§ **SOURCE TEXT**:
Start of Block
Wolnei Caumo, MD, PhD, Hospital de Clínicas de Porto Alegre, Laboratory of Pain & Neuromodulation, Rua Ramiro Barcelos, 2350, CEP 90035-003, Bairro Rio Branco, Porto Alegre, RS, Brazil. Tel: (51)-3359-8083; Fax: 55-51-3308-5605; E-mail: caumo@cpovo.net.

Abstract

Objective.  Catastrophizing is a maladaptive response to pain and is one of the factors that contribute to the chronicity of some pain syndromes. The Pain Catastrophizing Scale (PCS) assists both treatment planning and outcome assessment. Its use is limited in Portuguese-speaking countries because of the lack of a validated translated version. We conducted the validation of the Brazilian Portuguese (BP)-PCS and explored its psychometric properties. This study reports the internal consistency, factor structure, and its capability to discriminate pain reported by patients with specific chronic pain conditions.

Methods.  Three hundred eighty-four patients, 317 women (82.55%), aged 18–79 years with chronic nonmalignant pain attending an outpatient multidisciplinary pain center participated in this cross-sectional study. The instruments were the BP-PCS, pain intensity, pain interference in functional capacity, and a sociodemographic questionnaire. One subsample with chronic tensional headache (CTH) according to the criteria of the International Headache Society (N = 19), and another with a diagnosis of fibromyalgia according to the American College of Rheumatology criteria (N = 50) were selected to assess the discriminative properties of BP-PCS.

Results.  We observed good internal consistency (Cronbach's α values of 0.91 for the total BP-PCS, and 0.93 [helplessness], 0.88 [magnification], and 0.86 [rumination] for the respective subdomains). The item-total correlation coefficients ranged from 0.91 to 0.94. Confirmatory factor analysis (CFA) supported the three factors structure, with the comparative fit index = 0.98, root mean square error of approximation = 0.09, and normed fit index = 0.98. Significant correlations were found for pain intensity, pain interference, and patient's mood (correlation coefficients ranged from 0.48 to 0.66, P < 0.01). No significant gender difference was observed for BP-PCS scores. When comparing scores of BP-PCS scale and subscales between the selected control group (patients with pain scores on visual analog scale equal or lower than 40 mm in the most part of the day in the last 6 months) and patients with fibromyalgia or CTH, we observed lower scores for the former group.

Conclusion.  Our findings support the validity and reliability of the BP-PCS. The scale showed satisfactory psychometric properties. CFA provides support for the three-factor structure reported in previous studies. This factor structure presented good discriminative properties to identify catastrophizers who present with mild chronic pain, fibromyalgia, and CTH. The BP-PCS is a valuable tool for use in scientific studies and in the clinical setting in patients with chronic pain in Brazilian Portuguese-speaking countries.
End of Block
§ **DATASET CONTENT**:
Start of Block
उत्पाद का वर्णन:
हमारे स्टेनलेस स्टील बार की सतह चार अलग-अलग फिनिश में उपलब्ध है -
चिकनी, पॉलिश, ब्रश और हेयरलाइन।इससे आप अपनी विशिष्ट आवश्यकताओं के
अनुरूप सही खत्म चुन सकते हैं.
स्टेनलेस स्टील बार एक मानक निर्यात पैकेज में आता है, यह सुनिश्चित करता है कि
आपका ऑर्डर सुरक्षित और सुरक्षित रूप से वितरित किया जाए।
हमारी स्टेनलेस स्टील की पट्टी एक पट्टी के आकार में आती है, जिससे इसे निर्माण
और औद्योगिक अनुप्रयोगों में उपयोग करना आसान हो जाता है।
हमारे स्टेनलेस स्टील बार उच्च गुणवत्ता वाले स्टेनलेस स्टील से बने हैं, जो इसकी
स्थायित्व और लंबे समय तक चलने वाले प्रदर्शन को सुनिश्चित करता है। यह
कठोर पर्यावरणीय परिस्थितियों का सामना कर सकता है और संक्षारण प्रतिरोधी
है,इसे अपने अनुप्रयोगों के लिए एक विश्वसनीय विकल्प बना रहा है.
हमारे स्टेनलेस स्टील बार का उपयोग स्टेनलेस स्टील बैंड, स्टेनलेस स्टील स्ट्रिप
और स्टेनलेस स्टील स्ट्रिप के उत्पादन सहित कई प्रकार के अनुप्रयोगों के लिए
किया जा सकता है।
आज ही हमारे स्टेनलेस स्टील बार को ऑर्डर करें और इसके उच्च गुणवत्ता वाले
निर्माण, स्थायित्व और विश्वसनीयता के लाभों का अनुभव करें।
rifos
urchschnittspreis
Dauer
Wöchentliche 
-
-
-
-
End of Block
Start of Block
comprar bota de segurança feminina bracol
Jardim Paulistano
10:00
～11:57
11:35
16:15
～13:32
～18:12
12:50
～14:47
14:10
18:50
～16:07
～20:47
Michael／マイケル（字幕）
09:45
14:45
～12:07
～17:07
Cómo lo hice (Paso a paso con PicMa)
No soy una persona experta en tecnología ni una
End of Block
§ **EXERCISE 1**: Output the text of the pain catastrophizing abstract between "Objective.  Catastrophizing is" and "chronic pain conditions.", inclusive.
§ **EXERCISE 2**: From the pain catastrophizing abstract, list every instrument that its Methods section says was used in the study.

§ **RESPONSE 1**:
Objective.  Catastrophizing is a maladaptive response to pain and is one of the factors that contribute to the chronicity of some pain syndromes. The Pain Catastrophizing Scale (PCS) assists both treatment planning and outcome assessment. Its use is limited in Portuguese-speaking countries because of the lack of a validated translated version. We conducted the validation of the Brazilian Portuguese (BP)-PCS and explored its psychometric properties. This study reports the internal consistency, factor structure, and its capability to discriminate pain reported by patients with specific chronic pain conditions.

§ **RESPONSE 2**:
- BP-PCS
- pain intensity
- pain interference in functional capacity
- a sociodemographic questionnaire